- Country of origin: United States
- No. of episodes: 48

Original release
- Network: VH1
- Release: 1998

= My Generation (American game show) =

My Generation is a game show on VH1 that was hosted by comedian Craig Shoemaker and announced by Lindsay Stoddart. Its 48 episodes aired for a brief period in 1998, and due to its similar format and emphasis on music is considered to be a semi-revival of the 1969 ABC series The Generation Gap.

==Format==
Two pairs of players from different graduation years – 1960 to 1995, typically 10–20 years apart – competed in a game of musical knowledge for a chance to win a grand prize.

===The Singles Round===
Five categories were displayed, each with a question set for both teams' generations, and the winners of a coin toss chose the first set. Questions frequently had a brief skit or performance associated with them, similar to the MTV game show Remote Control.

The first question in a set was asked as a toss-up open for all players to buzz-in individually.

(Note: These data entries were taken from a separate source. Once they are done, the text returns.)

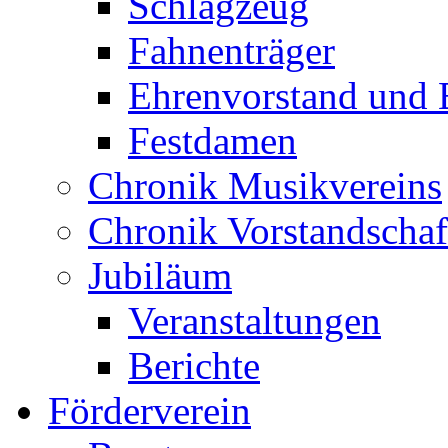
Schlagzeug
Fahnenträger
Ehrenvorstand und 
Festdamen
Chronik Musikvereins
Chronik Vorstandschaf
Jubiläum
Veranstaltungen
Berichte
Förderverein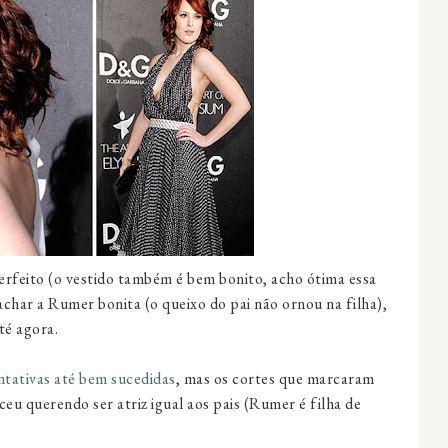
Perfeito (o vestido também é bem bonito, acho ótima essa
 achar a Rumer bonita (o queixo do pai não ornou na filha),
té agora.
ntativas até bem sucedidas
, mas os cortes que marcaram
u querendo ser atriz igual aos pais (Rumer é filha de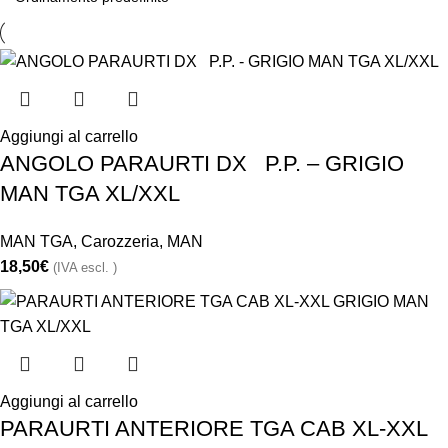
Aggiungi al carrello
ANGOLO PARAURTI DX P.P. – GRIGIO
MAN TGA XL/XXL
MAN TGA
,
Carozzeria
,
MAN
18,50
€
(IVA escl. )
Aggiungi al carrello
PARAURTI ANTERIORE TGA CAB XL-XXL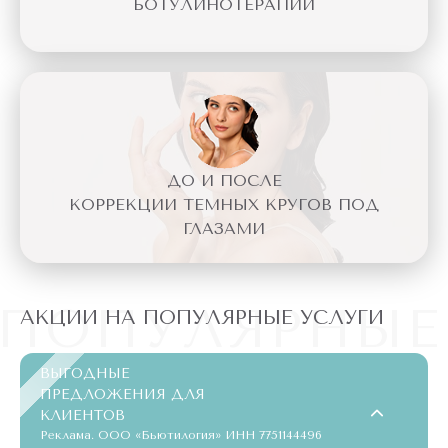
БОТУЛИНОТЕРАПИИ
ДО И ПОСЛЕ
КОРРЕКЦИИ ТЕМНЫХ КРУГОВ ПОД
ГЛАЗАМИ
ПОПУЛЯРНЫЕ
АКЦИИ НА ПОПУЛЯРНЫЕ УСЛУГИ
ВЫГОДНЫЕ
ПРЕДЛОЖЕНИЯ ДЛЯ
КЛИЕНТОВ
Реклама. ООО «Бьютилогия» ИНН 7751144496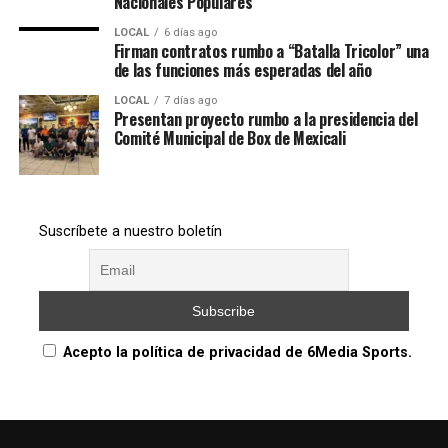
Nacionales Populares
LOCAL
6 días ago
Firman contratos rumbo a “Batalla Tricolor” una
de las funciones más esperadas del año
LOCAL
7 días ago
Presentan proyecto rumbo a la presidencia del
Comité Municipal de Box de Mexicali
Suscríbete a nuestro boletín
Acepto la política de privacidad de 6Media Sports.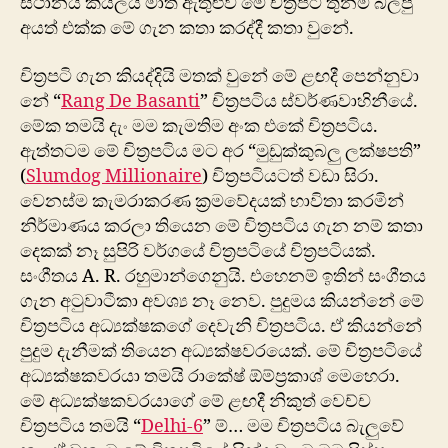
ස්ථානය කියලයි මාත් ඇතුළුව මේ චිත්‍රපටි තුනම බලපු
අයත් එක්ක මේ ගැන කතා කරද්දී කතා වුනේ.
චිත්‍රපටි ගැන කියද්දියි මතක් වුනේ මේ ළඟදී පෙන්නු‍වා
නේ “
Rang De Basanti
” චිත්‍රපටිය ස්වර්ණවාහිනීයේ.
මේක තමයි දැං මම කැමතිම අංක එකේ චිත්‍රපටිය.
ඇත්තටම මේ චිත්‍රපටිය මට අර “මුඩුක්කුබලු ලක්ෂපති”
(
Slumdog Millionaire
) චිත්‍රපටියටත් වඩා සිරා.
වෙනස්ම කැමරාකරණ ක්‍රමවේදයක් භාවිතා කරමින්
නිර්මාණය කරලා තියෙන මේ චිත්‍රපටිය ගැන නම් කතා
දෙකක් නෑ සුපිරි වර්ගයේ චිත්‍රපටියේ චිත්‍රපටියක්.
සංගීතය A. R. රහුමාන්ගෙනුයි. එහෙනම් ඉතින් සංගීතය
ගැන අටුවාටීකා අවශ්‍ය නෑ නෙව. පුදුමය කියන්නේ මේ
චිත්‍රපටිය අධ්‍යක්ෂකගේ දෙවැනි චිත්‍රපටිය. ඒ කියන්නේ
පුදුම දැනීමක් තියෙන අධ්‍යක්ෂවරයෙක්. මේ චිත්‍රපටියේ
අධ්‍යක්ෂකවරයා තමයි රාකේෂ් ඕම්ප්‍රකාශ් මෙහෙරා.
මේ අධ්‍යක්ෂකවරයාගේ මේ ළඟදී නිකුත් වෙච්ච
චිත්‍රපටිය තමයි “
Delhi-6
” ම්… මම චිත්‍රපටිය බැලුවේ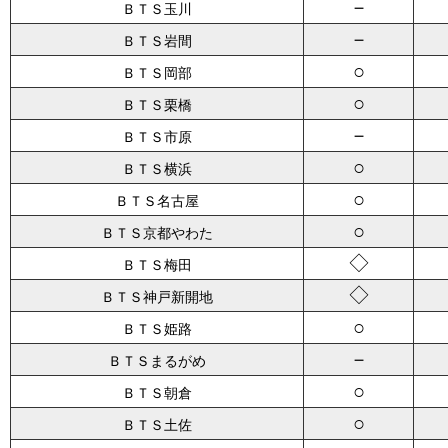
－
ＢＴＳ玉川
－
ＢＴＳ岩間
○
ＢＴＳ岡部
○
ＢＴＳ栗橋
－
ＢＴＳ市原
○
ＢＴＳ横浜
○
ＢＴＳ名古屋
○
ＢＴＳ京都やわた
◇
ＢＴＳ梅田
◇
ＢＴＳ神戸新開地
○
ＢＴＳ姫路
－
ＢＴＳまるがめ
○
ＢＴＳ朝倉
○
ＢＴＳ土佐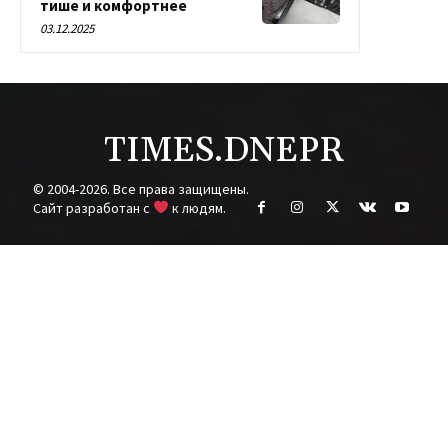
тише и комфортнее
03.12.2025
TIMES.DNEPR
© 2004-2026. Все права защищены.
Cайт разработан с
к людям.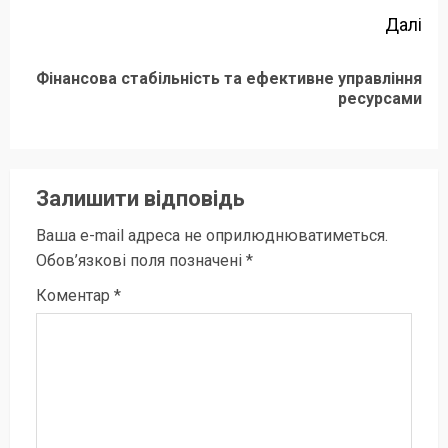
Далі
Фінансова стабільність та ефективне управління
Наступний
ресурсами
запис:
Залишити відповідь
Ваша e-mail адреса не оприлюднюватиметься.
Обов’язкові поля позначені
*
Коментар
*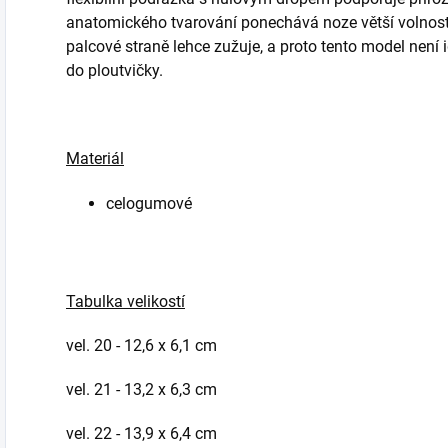
anatomického tvarování ponechává noze větší volnost. 
palcové straně lehce zužuje, a proto tento model není
do ploutvičky.
Materiál
celogumové
Tabulka velikostí
vel. 20 - 12,6 x 6,1 cm
vel. 21 - 13,2 x 6,3 cm
vel. 22 - 13,9 x 6,4 cm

A correct answer awarded 50 points and the right to play a follow-up question for 100 points if desired, directed at the partner of the player who had answered the toss-up. If the partner answered the follow-up correctly, the team was asked a 200-point bonus question. A miss on any question passed control to the opponents and allowed them to answer if they chose; missing the toss-up or follow-up also deducted the relevant amount from a team's score.

A question set went out of play as soon as any of the following occurred:

- Both teams missed the same question
- One team missed a question and their opponents chose not to attempt it
- The team that scored on the toss-up declined the follow-up
- Different teams answered the toss-up and follow-up correctly
- The bonus question was asked

The team in control then chose a new set. The round continued until time ran out or all 10 question sets had been played, whichever came first.

A bonus prize was awarded to any team that chose a question set from their opponents' generation and answered the toss-up correctly (referred to as "crossing generations").

===The CD Round===
This round followed the same rules as Round 1, with all point values doubled and the trailing team choosing first from a new board of categories. Each team was given one Dedication to use during this round, which allowed them to force their opponents to answer a question meant for them. If the opponents missed, they were penalized appropriately and the team using the Dedication also received the points at stake; if the opponents answered correctly, they scored for the question instead.

===Speed Round===
The host read the combined names of two bands or songs (one from each team's generation), each with the same word missing, and the teams had to buzz-in and give the word. (Example: "C+C Roxy Factory" would lead to MUSIC, for C+C Music Factory and Roxy Music.) A correct answer awarded 200 points, while a miss deducted 200. The time limit for this round was variously 30 or 45 seconds; when time ran out, the team in the lead won a prize and advanced to the Time Warp bonus round.

In some episodes, the teams were shown the names of two bands and had to give the title of a song released by both of them, or had to identify which of two similarly named bands recorded a particular song.

===Bonus Round: The Time Warp===
One team member was shown the name of one of 10 bands and had to give clues of no more than two words to get their partner to guess it. Illegal clues (more than two words, using any portion of the name, etc.) forfeited that band. Bands started in the winning team's generation and moved gradually toward that of their defeated opponents. Either team member could pass on a band, and multiple guesses were allowed. The team won the grand prize for identifying seven bands within 60 seconds, with a smaller prize awarded for each correct guess.